Really really tempted

ghce

Well-Known Member
After I had a vivid dream of a well side P4 this certainly has got me thinking and it's a 110 as well which are becoming much rarer now-days and they were perhaps arguably the best of the P4's especially when it comes to keeping up with the moderns on the road as an every day car.

http://www.trademe.co.nz/Browse/Listing ... =557626873

As a utility working vehicle it would ensure it's survival well into this century rather than going to the scrapper as it seems assured to be.
In NZ work vehicles especially utes and vans attract a premium price when compared to a family car.

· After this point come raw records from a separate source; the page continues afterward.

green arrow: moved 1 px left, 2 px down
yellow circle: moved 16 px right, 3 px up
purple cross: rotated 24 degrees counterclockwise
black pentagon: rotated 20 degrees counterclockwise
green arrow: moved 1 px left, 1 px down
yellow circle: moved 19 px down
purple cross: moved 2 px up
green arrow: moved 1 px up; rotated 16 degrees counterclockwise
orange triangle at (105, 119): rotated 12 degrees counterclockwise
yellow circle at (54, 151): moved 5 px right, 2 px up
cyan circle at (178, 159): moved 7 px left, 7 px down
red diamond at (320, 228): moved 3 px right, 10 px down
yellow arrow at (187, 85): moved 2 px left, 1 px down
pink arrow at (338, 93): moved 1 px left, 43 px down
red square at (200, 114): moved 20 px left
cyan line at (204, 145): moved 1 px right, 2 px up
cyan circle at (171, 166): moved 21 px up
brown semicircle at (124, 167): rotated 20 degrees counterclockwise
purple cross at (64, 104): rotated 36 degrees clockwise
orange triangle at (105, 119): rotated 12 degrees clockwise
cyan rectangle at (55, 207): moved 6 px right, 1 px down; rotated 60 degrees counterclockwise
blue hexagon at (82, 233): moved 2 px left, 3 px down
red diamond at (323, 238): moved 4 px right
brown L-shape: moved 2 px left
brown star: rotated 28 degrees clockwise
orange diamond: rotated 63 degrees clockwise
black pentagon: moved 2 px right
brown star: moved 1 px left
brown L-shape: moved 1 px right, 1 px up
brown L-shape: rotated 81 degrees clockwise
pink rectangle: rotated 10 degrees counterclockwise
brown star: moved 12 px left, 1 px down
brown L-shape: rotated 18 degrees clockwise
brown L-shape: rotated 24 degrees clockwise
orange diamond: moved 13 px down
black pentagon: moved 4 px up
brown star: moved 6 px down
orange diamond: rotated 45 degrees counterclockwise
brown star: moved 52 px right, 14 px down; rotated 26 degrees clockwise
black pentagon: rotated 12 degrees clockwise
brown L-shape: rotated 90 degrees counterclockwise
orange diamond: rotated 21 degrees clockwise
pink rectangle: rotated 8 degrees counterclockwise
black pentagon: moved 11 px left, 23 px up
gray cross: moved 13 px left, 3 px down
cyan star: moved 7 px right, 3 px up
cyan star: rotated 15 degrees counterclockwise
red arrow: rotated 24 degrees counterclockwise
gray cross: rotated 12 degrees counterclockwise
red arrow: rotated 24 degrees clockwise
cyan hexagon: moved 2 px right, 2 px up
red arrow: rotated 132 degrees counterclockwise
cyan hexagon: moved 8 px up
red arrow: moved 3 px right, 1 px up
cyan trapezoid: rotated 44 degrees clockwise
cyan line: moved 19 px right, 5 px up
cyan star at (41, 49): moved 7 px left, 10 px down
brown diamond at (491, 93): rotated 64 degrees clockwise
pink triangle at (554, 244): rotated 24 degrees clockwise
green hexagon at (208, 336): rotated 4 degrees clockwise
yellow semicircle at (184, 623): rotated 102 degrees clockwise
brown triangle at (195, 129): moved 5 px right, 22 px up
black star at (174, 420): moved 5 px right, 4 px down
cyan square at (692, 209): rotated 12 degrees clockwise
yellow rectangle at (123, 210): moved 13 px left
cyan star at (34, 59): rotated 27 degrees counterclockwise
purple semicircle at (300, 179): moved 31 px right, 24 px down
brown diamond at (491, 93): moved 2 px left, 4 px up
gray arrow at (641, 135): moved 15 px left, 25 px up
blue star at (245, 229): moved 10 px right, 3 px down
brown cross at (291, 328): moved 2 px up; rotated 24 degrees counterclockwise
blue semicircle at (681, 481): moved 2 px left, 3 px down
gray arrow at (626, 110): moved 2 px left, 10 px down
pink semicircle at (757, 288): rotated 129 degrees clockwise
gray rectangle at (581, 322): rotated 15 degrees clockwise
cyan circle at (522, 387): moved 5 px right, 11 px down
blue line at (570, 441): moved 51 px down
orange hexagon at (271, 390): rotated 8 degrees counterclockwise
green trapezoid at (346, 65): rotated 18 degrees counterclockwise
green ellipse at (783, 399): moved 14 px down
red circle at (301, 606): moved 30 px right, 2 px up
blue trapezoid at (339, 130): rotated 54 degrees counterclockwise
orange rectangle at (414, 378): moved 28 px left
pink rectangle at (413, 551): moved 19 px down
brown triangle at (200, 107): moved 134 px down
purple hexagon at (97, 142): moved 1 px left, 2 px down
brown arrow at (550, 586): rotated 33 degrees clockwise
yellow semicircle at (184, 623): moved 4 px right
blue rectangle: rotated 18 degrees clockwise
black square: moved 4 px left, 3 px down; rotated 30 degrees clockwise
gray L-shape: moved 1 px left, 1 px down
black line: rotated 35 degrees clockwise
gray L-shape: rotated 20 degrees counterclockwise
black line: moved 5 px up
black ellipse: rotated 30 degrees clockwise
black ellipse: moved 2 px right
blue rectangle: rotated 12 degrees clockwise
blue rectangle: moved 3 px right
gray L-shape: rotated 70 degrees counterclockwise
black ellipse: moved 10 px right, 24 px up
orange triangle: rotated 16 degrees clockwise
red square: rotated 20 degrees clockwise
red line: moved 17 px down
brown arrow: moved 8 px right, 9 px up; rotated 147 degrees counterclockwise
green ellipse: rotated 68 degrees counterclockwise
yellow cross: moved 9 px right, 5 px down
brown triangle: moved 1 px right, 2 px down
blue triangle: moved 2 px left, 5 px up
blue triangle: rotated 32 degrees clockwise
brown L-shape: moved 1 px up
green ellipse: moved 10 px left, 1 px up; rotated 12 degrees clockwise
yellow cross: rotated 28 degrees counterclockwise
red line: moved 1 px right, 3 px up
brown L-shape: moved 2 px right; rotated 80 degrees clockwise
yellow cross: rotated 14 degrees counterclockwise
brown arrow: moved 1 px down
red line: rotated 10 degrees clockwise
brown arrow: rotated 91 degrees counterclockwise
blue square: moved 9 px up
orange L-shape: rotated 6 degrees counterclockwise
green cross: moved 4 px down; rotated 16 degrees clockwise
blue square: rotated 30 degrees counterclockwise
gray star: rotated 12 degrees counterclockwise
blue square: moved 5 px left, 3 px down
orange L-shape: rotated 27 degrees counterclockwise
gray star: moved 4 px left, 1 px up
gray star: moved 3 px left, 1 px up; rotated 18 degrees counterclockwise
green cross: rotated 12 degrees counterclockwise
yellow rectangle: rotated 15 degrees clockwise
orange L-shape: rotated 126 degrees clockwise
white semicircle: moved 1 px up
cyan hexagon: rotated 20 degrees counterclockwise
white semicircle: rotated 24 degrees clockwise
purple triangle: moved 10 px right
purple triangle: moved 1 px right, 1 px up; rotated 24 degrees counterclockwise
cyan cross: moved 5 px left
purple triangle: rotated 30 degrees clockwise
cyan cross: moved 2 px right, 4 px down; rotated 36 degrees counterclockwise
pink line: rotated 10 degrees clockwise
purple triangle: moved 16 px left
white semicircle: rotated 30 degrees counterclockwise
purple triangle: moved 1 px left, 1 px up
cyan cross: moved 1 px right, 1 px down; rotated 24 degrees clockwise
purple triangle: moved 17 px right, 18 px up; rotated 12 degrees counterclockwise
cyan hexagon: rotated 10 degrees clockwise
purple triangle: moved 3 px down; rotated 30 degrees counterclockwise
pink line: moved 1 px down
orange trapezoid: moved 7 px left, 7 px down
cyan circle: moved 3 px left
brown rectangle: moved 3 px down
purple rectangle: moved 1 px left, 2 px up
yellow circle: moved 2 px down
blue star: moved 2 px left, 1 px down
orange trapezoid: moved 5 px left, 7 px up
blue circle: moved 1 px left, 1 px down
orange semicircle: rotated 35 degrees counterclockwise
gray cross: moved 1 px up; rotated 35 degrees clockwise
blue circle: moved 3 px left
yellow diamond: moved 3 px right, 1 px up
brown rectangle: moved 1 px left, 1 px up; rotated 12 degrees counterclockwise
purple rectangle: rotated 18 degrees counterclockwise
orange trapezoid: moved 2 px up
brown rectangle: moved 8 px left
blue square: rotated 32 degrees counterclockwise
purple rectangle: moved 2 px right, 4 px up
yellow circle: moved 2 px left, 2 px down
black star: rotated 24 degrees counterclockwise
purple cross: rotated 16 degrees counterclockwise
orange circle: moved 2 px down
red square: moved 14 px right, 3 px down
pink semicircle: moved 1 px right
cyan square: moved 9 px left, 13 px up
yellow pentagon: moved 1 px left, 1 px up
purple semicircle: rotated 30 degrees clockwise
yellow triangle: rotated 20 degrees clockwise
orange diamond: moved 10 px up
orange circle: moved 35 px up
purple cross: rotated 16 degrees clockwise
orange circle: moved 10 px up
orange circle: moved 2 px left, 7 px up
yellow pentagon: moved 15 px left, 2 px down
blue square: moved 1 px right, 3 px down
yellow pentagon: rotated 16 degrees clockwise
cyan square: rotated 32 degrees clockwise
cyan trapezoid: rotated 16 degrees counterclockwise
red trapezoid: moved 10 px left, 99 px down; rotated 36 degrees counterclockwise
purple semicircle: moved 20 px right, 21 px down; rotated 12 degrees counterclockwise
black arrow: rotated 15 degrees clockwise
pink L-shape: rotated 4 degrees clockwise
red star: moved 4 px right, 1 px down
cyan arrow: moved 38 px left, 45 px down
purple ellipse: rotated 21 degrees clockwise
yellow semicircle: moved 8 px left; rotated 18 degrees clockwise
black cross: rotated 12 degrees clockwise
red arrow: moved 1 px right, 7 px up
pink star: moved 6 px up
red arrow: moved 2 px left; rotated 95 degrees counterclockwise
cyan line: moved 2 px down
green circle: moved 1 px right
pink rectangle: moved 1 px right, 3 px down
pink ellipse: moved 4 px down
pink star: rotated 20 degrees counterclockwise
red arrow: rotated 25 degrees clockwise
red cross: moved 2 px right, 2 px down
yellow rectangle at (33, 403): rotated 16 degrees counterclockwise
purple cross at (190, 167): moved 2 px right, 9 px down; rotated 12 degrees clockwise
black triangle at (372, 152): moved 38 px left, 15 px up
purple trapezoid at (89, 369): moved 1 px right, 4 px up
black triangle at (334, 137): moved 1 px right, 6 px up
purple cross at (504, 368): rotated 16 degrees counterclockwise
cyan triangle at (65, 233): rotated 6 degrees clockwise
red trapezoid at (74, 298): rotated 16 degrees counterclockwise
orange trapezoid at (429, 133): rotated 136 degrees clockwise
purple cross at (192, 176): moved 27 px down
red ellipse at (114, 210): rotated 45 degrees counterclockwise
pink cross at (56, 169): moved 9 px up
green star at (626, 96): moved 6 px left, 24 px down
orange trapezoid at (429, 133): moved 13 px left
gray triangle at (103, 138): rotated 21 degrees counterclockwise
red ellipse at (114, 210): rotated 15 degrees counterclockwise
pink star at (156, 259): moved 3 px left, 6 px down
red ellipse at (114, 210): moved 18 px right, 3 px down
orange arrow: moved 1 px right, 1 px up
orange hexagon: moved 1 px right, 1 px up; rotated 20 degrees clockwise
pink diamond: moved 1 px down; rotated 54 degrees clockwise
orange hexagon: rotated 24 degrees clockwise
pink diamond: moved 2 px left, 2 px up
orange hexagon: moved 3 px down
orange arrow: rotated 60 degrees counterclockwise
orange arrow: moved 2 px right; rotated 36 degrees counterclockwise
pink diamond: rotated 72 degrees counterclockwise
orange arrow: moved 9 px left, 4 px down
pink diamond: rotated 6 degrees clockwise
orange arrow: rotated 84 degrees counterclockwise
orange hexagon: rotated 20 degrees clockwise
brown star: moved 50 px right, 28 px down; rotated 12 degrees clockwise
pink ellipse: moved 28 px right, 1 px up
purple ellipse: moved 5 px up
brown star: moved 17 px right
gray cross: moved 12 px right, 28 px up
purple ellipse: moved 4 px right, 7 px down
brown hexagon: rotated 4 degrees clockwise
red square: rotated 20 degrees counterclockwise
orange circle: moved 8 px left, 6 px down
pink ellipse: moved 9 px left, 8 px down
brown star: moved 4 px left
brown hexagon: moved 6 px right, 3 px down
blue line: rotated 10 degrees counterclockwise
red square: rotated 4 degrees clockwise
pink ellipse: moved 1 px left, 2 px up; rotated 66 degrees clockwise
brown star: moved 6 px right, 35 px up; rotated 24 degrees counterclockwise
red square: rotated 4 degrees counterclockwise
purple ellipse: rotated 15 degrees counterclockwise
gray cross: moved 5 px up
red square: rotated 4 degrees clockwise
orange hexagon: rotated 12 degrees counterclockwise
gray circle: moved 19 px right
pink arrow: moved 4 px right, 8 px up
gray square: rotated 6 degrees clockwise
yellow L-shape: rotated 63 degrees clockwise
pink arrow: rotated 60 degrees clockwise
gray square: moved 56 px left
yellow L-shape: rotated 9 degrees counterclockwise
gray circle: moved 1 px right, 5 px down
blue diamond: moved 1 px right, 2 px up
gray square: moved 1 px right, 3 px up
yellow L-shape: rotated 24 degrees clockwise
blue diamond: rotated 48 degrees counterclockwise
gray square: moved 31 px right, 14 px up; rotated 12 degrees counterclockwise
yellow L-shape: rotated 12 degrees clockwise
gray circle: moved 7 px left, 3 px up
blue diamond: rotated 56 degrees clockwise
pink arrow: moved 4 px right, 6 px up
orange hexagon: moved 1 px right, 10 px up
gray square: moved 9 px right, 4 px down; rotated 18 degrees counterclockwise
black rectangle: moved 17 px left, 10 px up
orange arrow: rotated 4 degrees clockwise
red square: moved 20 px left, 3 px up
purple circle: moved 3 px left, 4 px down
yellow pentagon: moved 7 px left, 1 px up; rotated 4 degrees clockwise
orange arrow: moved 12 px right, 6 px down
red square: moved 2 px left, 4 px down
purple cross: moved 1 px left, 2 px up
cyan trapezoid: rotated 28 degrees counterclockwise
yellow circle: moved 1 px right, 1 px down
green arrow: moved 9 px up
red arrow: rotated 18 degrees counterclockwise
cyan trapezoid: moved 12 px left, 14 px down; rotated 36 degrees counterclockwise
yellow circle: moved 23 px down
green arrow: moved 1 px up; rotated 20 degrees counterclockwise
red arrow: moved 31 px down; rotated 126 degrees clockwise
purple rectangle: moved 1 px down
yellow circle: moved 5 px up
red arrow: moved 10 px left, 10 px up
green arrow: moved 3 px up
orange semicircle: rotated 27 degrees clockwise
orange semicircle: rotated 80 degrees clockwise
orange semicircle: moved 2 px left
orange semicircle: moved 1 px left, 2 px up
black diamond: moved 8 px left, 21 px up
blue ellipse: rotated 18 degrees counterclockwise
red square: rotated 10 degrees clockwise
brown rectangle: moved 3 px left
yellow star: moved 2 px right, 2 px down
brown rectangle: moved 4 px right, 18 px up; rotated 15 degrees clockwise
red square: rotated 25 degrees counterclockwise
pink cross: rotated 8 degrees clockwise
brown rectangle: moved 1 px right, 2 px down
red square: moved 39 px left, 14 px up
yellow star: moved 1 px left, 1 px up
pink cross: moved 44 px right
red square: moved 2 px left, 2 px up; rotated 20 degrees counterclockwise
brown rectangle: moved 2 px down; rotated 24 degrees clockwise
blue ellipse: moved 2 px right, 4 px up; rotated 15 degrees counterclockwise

Here is an example of what I mean, maybe the English product doesn't have the same cache' as the US steel but as for novelty I feel a P4 110 pick up well-side would be the mutts nuts.
http://www.classiccar.co.nz/articles/cl ... pickup-177

Graeme
 
The 110's can certainly raise a few eyebrows when they pick up their skirts, even more so if you do away with most of the rear part of the car & I found ours very easy to use as an everyday car & very reliable.
When I finally get round to doing something with her I just know I won't want to sell her. They have old world charm in spades.

Go for it! :wink:
 
That's been done before in the UK and the result is distinctive and rather cute! Looks even better with one of the earlier low front wing P4 variants. And the P4 engine bay is known to accet a V8...

Chris
 
I was trying to imagine a p5 and a p6 in ute form and can not for the life of me think how they would look any good, however the p4 I can see that it would look just right, the perfect balance of width and height and front guard shape, the deck height and try shape would match very well with the door and guard waist heights.

Graeme
 
Can you still make Pick ups out of cars over there?
You cannot do that here anymore, apparently, there is no catagory for vehicles converted to pick ups on a BIVA test which you need to have if you have modified a monocoque structure.
Ok, you are now going to tell me that the P4 has a seperate chassis........ :oops:
 
As Chris York noted, it's been done before in the UK, most notably by Denis Jenkinson, who chopped a Rover 90 to carry his sprint bike back in the 50/60s.
Jenkinson was not a nervous man, he 'passengered' Stirling Moss when they won the Mille Miglia in a Mercedes Benz 300SLR in 1955 and rode the chair for Eric Oliver to two Motorcycle Sidecar World Championships a few years earlier.
For many years he was "Continental Correspondent" for Motorsport magazine in the UK and wrote some of the best books ever about motor racing.